_Dataset excerpts:_
□ □ □ □ □ □ □

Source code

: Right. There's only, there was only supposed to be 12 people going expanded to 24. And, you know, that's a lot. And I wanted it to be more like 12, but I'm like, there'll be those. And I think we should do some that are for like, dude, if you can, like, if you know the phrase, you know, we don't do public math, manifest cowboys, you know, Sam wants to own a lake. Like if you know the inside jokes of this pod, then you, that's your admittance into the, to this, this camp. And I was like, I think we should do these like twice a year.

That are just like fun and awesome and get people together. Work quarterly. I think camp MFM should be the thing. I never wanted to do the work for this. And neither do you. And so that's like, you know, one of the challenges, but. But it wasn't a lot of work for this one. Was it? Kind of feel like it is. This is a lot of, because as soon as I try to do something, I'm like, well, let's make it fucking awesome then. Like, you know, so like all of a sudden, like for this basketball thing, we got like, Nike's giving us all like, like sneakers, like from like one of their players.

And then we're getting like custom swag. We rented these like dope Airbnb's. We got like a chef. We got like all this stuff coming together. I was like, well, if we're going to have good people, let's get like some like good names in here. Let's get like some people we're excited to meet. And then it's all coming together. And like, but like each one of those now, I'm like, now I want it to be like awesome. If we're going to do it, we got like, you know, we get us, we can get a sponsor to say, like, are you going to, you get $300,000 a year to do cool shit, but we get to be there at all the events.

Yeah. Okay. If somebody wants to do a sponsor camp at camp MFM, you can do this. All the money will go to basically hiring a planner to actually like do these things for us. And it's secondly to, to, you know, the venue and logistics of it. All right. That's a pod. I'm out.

□ □ □ □ □ □ □

_WORK INSTRUCTIONS:_
Copy out again the lines from the start of the records up to and including the line that contains "twice a year.".

_RESPONSE TO THE EXERCISE:_
Source code

: Right. There's only, there was only supposed to be 12 people going expanded to 24. And, you know, that's a lot. And I wanted it to be more like 12, but I'm like, there'll be those. And I think we should do some that are for like, dude, if you can, like, if you know the phrase, you know, we don't do public math, manifest cowboys, you know, Sam wants to own a lake. Like if you know the inside jokes of this pod, then you, that's your admittance into the, to this, this camp. And I was like, I think we should do these like twice a year.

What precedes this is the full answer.